Nullité d'une AG : le grief n'est pas nécessaire

Nullité d'une AG : le grief n'est pas nécessaire ✨

La Cour de cassation réaffirme la primauté de la forme sur le fond : une simple irrégularité dans la composition de l'assemblée générale suffit à entraîner sa nullité, sans besoin de prouver un préjudice.

La Chambre civile 3 de la Cour de cassation, dans un arrêt du 13 juin 2024 (n° 22-17.764), rappelle un principe essentiel : une irrégularité dans la composition d'une assemblée générale entraîne sa nullité, même si elle n'a pas influencé le résultat des votes.

📜 Contexte et Cadre Légal

La tenue d'une assemblée générale, qu'il s'agisse d'une copropriété ou d'une société, est encadrée par des règles strictes visant à garantir la régularité des débats et la légitimité des décisions. L'article 14 du Décret du 17 mars 1967 impose notamment la tenue d'une feuille de présence qui doit comporter des mentions obligatoires :

  • Les nom et domicile de chaque copropriétaire ou associé (ou de son mandataire).
  • Le nombre de voix dont il dispose.

Cette formalité est cruciale, car elle permet de s'assurer que seules les personnes habilitées participent au vote.

⚖️ L'Espèce et la Décision de la Cour d'Appel

En l'espèce, un copropriétaire a demandé l'annulation d'une assemblée générale, arguant que la feuille de présence était irrégulière.
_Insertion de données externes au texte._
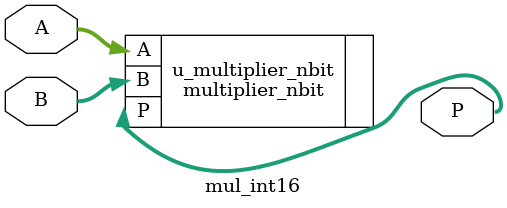
<source format=v>

module mul_int16 #(
    parameter WIDTH = 16,
    parameter IMPL_TYPE = 0
)(
    input  [WIDTH-1:0] A,  // Multiplicand
    input  [WIDTH-1:0] B,  // Multiplier
    output [WIDTH-1:0] P   // Lower WIDTH bits of the product
);

    // Instantiate the n-bit multiplier submodule
    multiplier_nbit #(
        .WIDTH(WIDTH),
        .IMPL_TYPE(IMPL_TYPE)
    ) u_multiplier_nbit (
        .A(A),
        .B(B),
        .P(P)
    );

endmodule

</source>
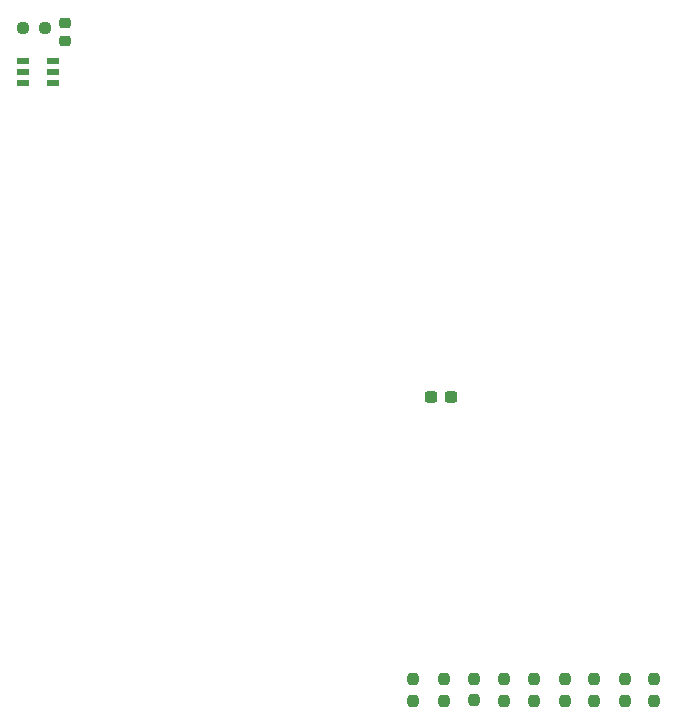
<source format=gbp>
%TF.GenerationSoftware,KiCad,Pcbnew,9.0.0*%
%TF.CreationDate,2025-03-31T15:24:45+09:00*%
%TF.ProjectId,ymz771,796d7a37-3731-42e6-9b69-6361645f7063,rev?*%
%TF.SameCoordinates,Original*%
%TF.FileFunction,Paste,Bot*%
%TF.FilePolarity,Positive*%
%FSLAX46Y46*%
G04 Gerber Fmt 4.6, Leading zero omitted, Abs format (unit mm)*
G04 Created by KiCad (PCBNEW 9.0.0) date 2025-03-31 15:24:45*
%MOMM*%
%LPD*%
G01*
G04 APERTURE LIST*
G04 Aperture macros list*
%AMRoundRect*
0 Rectangle with rounded corners*
0 $1 Rounding radius*
0 $2 $3 $4 $5 $6 $7 $8 $9 X,Y pos of 4 corners*
0 Add a 4 corners polygon primitive as box body*
4,1,4,$2,$3,$4,$5,$6,$7,$8,$9,$2,$3,0*
0 Add four circle primitives for the rounded corners*
1,1,$1+$1,$2,$3*
1,1,$1+$1,$4,$5*
1,1,$1+$1,$6,$7*
1,1,$1+$1,$8,$9*
0 Add four rect primitives between the rounded corners*
20,1,$1+$1,$2,$3,$4,$5,0*
20,1,$1+$1,$4,$5,$6,$7,0*
20,1,$1+$1,$6,$7,$8,$9,0*
20,1,$1+$1,$8,$9,$2,$3,0*%
G04 Aperture macros list end*
%ADD10RoundRect,0.237500X0.237500X-0.250000X0.237500X0.250000X-0.237500X0.250000X-0.237500X-0.250000X0*%
%ADD11RoundRect,0.237500X0.300000X0.237500X-0.300000X0.237500X-0.300000X-0.237500X0.300000X-0.237500X0*%
%ADD12R,1.100000X0.600000*%
%ADD13RoundRect,0.237500X-0.250000X-0.237500X0.250000X-0.237500X0.250000X0.237500X-0.250000X0.237500X0*%
%ADD14RoundRect,0.225000X0.250000X-0.225000X0.250000X0.225000X-0.250000X0.225000X-0.250000X-0.225000X0*%
G04 APERTURE END LIST*
D10*
%TO.C,R51*%
X149940000Y-141152500D03*
X149940000Y-139327500D03*
%TD*%
%TO.C,R50*%
X147350000Y-141132500D03*
X147350000Y-139307500D03*
%TD*%
%TO.C,R49*%
X144850000Y-141145000D03*
X144850000Y-139320000D03*
%TD*%
%TO.C,R48*%
X142180000Y-141150000D03*
X142180000Y-139325000D03*
%TD*%
%TO.C,R47*%
X160180000Y-141175000D03*
X160180000Y-139350000D03*
%TD*%
%TO.C,R46*%
X157580000Y-141175000D03*
X157580000Y-139350000D03*
%TD*%
%TO.C,R45*%
X155110000Y-141172500D03*
X155110000Y-139347500D03*
%TD*%
%TO.C,R44*%
X152490000Y-141152500D03*
X152490000Y-139327500D03*
%TD*%
%TO.C,R43*%
X162610000Y-141152500D03*
X162610000Y-139327500D03*
%TD*%
D11*
%TO.C,C14*%
X145465000Y-115420000D03*
X143740000Y-115420000D03*
%TD*%
D12*
%TO.C,IC1*%
X111760000Y-86970000D03*
X111760000Y-87920000D03*
X111760000Y-88870000D03*
X109160000Y-88870000D03*
X109160000Y-87920000D03*
X109160000Y-86970000D03*
%TD*%
D13*
%TO.C,R37*%
X111022500Y-84230000D03*
X109197500Y-84230000D03*
%TD*%
D14*
%TO.C,C13*%
X112740000Y-83750000D03*
X112740000Y-85300000D03*
%TD*%
M02*

</source>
Il soutenait que l'absence de certaines mentions (domiciles, nombre de voix) empêchait de vérifier si des personnes non copropriétaires, et donc non autorisées, avaient participé aux votes.

La Cour d'appel a rejeté sa demande. Elle a estimé que ces défauts n'étaient pas suffisants pour annuler l'assemblée, car l'exactitude des noms des personnes présentes n'était pas contestée et, surtout, car la présence des personnes litigieuses n'aurait de toute façon pas modifié le résultat des votes. En d'autres termes, elle exigeait du requérant qu'il prouve l'existence d'un grief (un préjudice).

🏛️ La Censure de la Cour de Cassation : Un Principe Réaffirmé

La Cour de cassation a cassé l'arrêt de la Cour d'appel, en rappelant une jurisprudence constante et un principe fondamental :

« L’irrégularité affectant la composition d’une assemblée générale entraîne sa nullité sans qu’il soit nécessaire de justifier d’un grief. »

La Haute Juridiction a sanctionné la Cour d'appel non pas pour l'absence des mentions en tant que telles, mais pour son manquement à répondre à l'argument central du copropriétaire. En omettant de rechercher si les personnes inscrites sur la feuille de présence avaient bien qualité pour voter et si, comme l'indiquait le procès-verbal, les copropriétaires étaient tous présents ou représentés, la Cour d'appel n'a pas donné de base légale à sa décision.

💡 Analyse et Portée de la Décision

Cet arrêt a une portée pratique significative :

  • Primauté de la règle de forme : Le strict respect des formalités de composition de l'assemblée est une condition de validité absolue. L'objectif est de préserver la sécurité juridique des délibérations collectives.
  • Absence de grief à prouver : Il n'est pas nécessaire pour le requérant de démontrer que l'irrégularité a eu une conséquence sur le vote. Le simple constat de l'irrégularité suffit à fonder une action en nullité. La légitimité du processus prime sur son résultat numérique.
  • Obligation de motivation des juges : Les juridictions doivent examiner explicitement tous les moyens de droit soulevés par les parties. Le fait de ne pas répondre à un argument sérieux est une cause de cassation.

✅ Conséquences et Recommandations

Pour les syndics, conseillers et participants aux assemblées générales, cet arrêt est un rappel à la vigilance :

  • La feuille de présence doit être remplie avec un soin méticuleux, en n'omettant aucune des mentions obligatoires.
  • La vérification de la qualité de votant (copropriétaire ou mandataire dûment habilité) est une étape critique qui ne doit pas être négligée.
  • Toute négligence dans ce processus expose les décisions de l'assemblée à un risque élevé d'annulation, indépendamment de la popularité ou du bon sens de la décision qui y a été prise.

En résumé, la Cour de cassation protège l'intégrité du débat collectif : la régularité de la composition de l'assemblée n'est pas une simple formalité, mais la condition sine qua non de la validité de ses décisions.